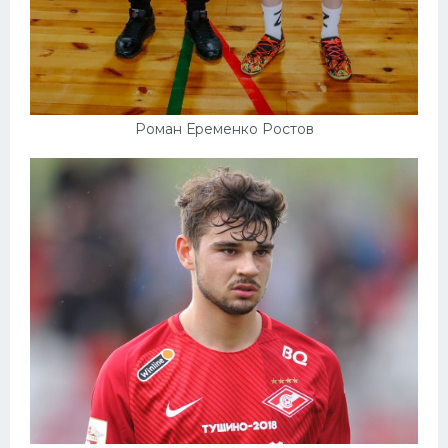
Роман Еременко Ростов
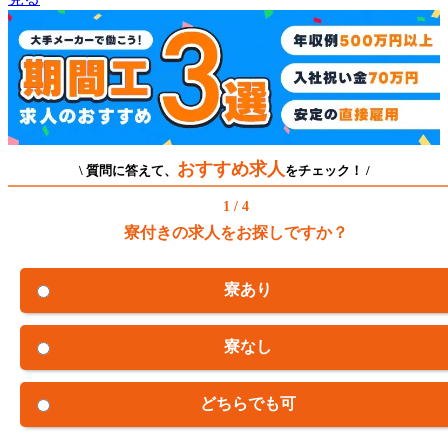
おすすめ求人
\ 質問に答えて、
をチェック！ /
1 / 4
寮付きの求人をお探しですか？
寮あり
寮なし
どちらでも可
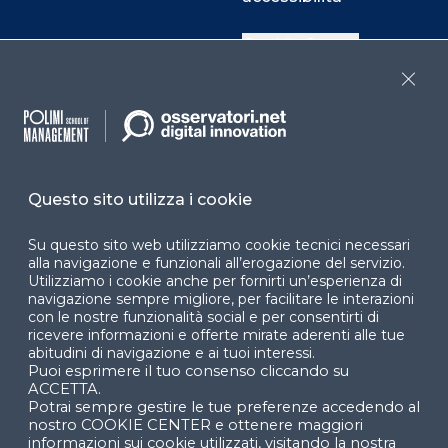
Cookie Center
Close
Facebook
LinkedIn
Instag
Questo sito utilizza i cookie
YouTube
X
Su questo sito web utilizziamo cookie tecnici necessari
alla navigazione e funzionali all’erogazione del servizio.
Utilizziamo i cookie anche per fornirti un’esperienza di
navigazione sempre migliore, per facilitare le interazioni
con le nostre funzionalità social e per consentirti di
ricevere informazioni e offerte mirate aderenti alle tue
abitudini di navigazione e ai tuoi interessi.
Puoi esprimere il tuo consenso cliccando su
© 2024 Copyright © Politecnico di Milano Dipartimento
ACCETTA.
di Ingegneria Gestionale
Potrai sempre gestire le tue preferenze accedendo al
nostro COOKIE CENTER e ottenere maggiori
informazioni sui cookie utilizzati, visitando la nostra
##########
> **EXERCISE**
All of the entries above should be copied exactly, except for the pictures.

> **WRITTEN SOLUTION**
Роман Еременко Ростов
おすすめ求人
\ 質問に答えて、
をチェック！ /
1 / 4
寮付きの求人をお探しですか？
寮あり
寮なし
どちらでも可
Cookie Center
Close
Facebook
LinkedIn
Instag
Questo sito utilizza i cookie
YouTube
X
Su questo sito web utilizziamo cookie tecnici necessari
alla navigazione e funzionali all’erogazione del servizio.
Utilizziamo i cookie anche per fornirti un’esperienza di
navigazione sempre migliore, per facilitare le interazioni
con le nostre funzionalità social e per consentirti di
ricevere informazioni e offerte mirate aderenti alle tue
abitudini di navigazione e ai tuoi interessi.
Puoi esprimere il tuo consenso cliccando su
© 2024 Copyright © Politecnico di Milano Dipartimento
ACCETTA.
di Ingegneria Gestionale
Potrai sempre gestire le tue preferenze accedendo al
nostro COOKIE CENTER e ottenere maggiori
informazioni sui cookie utilizzati, visitando la nostra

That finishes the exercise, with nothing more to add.